# 08 opal vs 09 onix



## out2dasea (May 12, 2009)

So my lbs has a 09 onix with ultegra sl for 2200 and also has a 08 opal for 2500 with sram force. Now I did not like the feel of sram and the ultegra was ok. But they had another bike with chorus that they said they would swith out for me. The price for the 09 onix would be 2900 with chorus and for the opal 3200. I think I can get them down on the prices. What do you think.


----------



## Eric S (Mar 29, 2006)

What do you want out of the bike? IMO both are great bikes. The Onix is going to be a bit more comfortable and a little less responsive, the Opal a little less comfortable and a little racier.

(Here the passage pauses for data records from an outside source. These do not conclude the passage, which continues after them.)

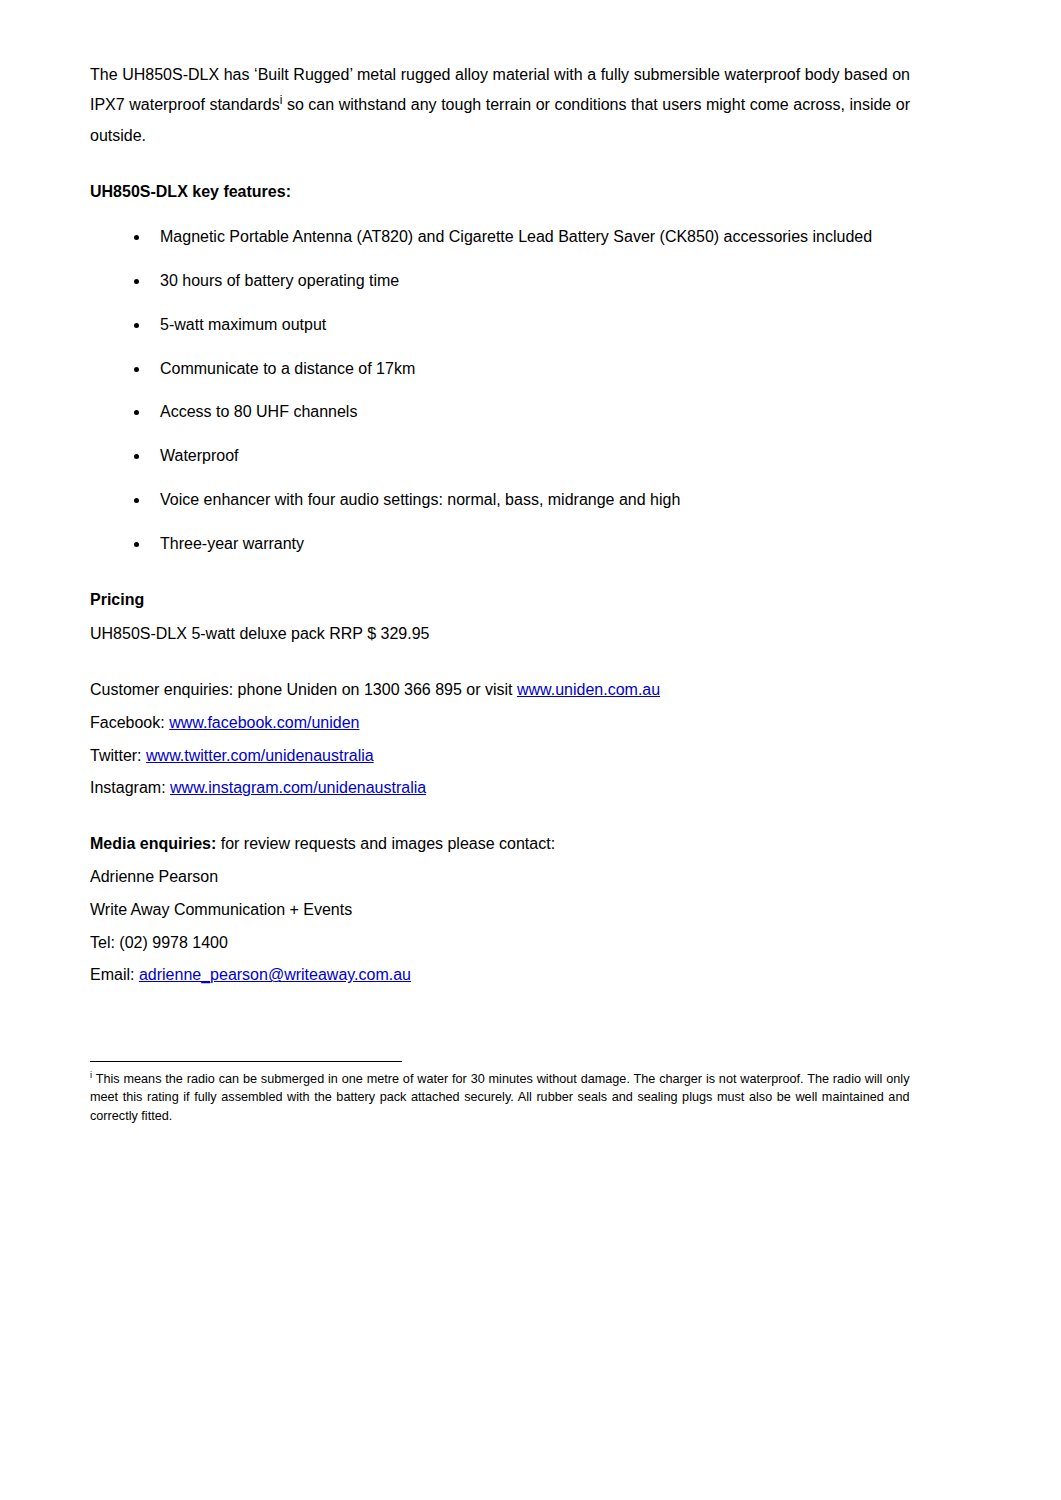The UH850S-DLX has ‘Built Rugged’ metal rugged alloy material with a fully submersible waterproof body based on IPX7 waterproof standardsi so can withstand any tough terrain or conditions that users might come across, inside or outside.
UH850S-DLX key features:
Magnetic Portable Antenna (AT820) and Cigarette Lead Battery Saver (CK850) accessories included
30 hours of battery operating time
5-watt maximum output
Communicate to a distance of 17km
Access to 80 UHF channels
Waterproof
Voice enhancer with four audio settings: normal, bass, midrange and high
Three-year warranty
Pricing
UH850S-DLX 5-watt deluxe pack RRP $ 329.95
Customer enquiries: phone Uniden on 1300 366 895 or visit www.uniden.com.au
Facebook: www.facebook.com/uniden
Twitter: www.twitter.com/unidenaustralia
Instagram: www.instagram.com/unidenaustralia
Media enquiries: for review requests and images please contact:
Adrienne Pearson
Write Away Communication + Events
Tel: (02) 9978 1400
Email: adrienne_pearson@writeaway.com.au
i This means the radio can be submerged in one metre of water for 30 minutes without damage. The charger is not waterproof. The radio will only meet this rating if fully assembled with the battery pack attached securely. All rubber seals and sealing plugs must also be well maintained and correctly fitted.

Onix, great century bike, Opal good race bike.


----------



## out2dasea (May 12, 2009)

Well, im never going to be racing ina road bike race. I do about 3-4 triathlons a year, either sprint or olympic... but most of my riding is with buddies for a 30-40 mile ride with the occasional century or longer rides. Most of my rides consist of long hills (3-5000ft climbs) so id like to keep the weight down as much as possible. How are the prices he quoted me with the chorus? If i do it its going to definitely be with the chorus. Just trying to decide if its worth it to buy new or if i should just wait for a good used deal.


----------



## Eric S (Mar 29, 2006)

If it's 10sp chorus it's a great price, I don't think you'd ever find a better deal. If 11sp *run don't walk *and buy the one you like best.


----------



## out2dasea (May 12, 2009)

it is a 10sp but with an aluminum crank.


----------



## Eric S (Mar 29, 2006)

If the fit is good, I'd buy one of them, for the triathlons and climbing the Opal may have an edge, although all Orbeas are good climbers. For your fun rides and centuries the Onix may fit the bill. Seems like a toss up. Get the one you like best. BTW my frame of reference is that I have a 07 Ultagra Onix and a Fuji Team SL which is racier, I love them both but if I were replacing the Fuji the Opal would be high on my list.


----------



## out2dasea (May 12, 2009)

is there any difference in the strength of the frame between these two? I am a pretty powerful and generally ride pretty hard, would like something that can take a beating.


----------



## Arginine (Nov 14, 2007)

I think the Opal was specifically designed for U.S. Crit racing, so it should be pretty durable.


----------



## rollinrob (Dec 8, 2002)

IT looks like they changed the geomtry on the bike this year, at least they did for my size (48). Be sure to check becuase that could make the difference. BTW if it was me I would get the 09 onix


----------



## identifiler (Dec 24, 2005)

I have had both but in reverse, I have an newer opal and older onyx. You want a plush ride, long group outings with some nice long climbs, go with the onyx. Can't beat the confort of that bike.

Your serious about making intervals on flats or real high speed cornerng and descending, go with the Opal.

I find the Opal is a bit less comfy that the Onix for climbing, there is not a lot of front compliance so it is not as nice when you are up and dancing on the Opal.

Personnaly, I ride in Opal terrain and the new Opal can bridge between two gaps like a missile, it is very nice for that.


----------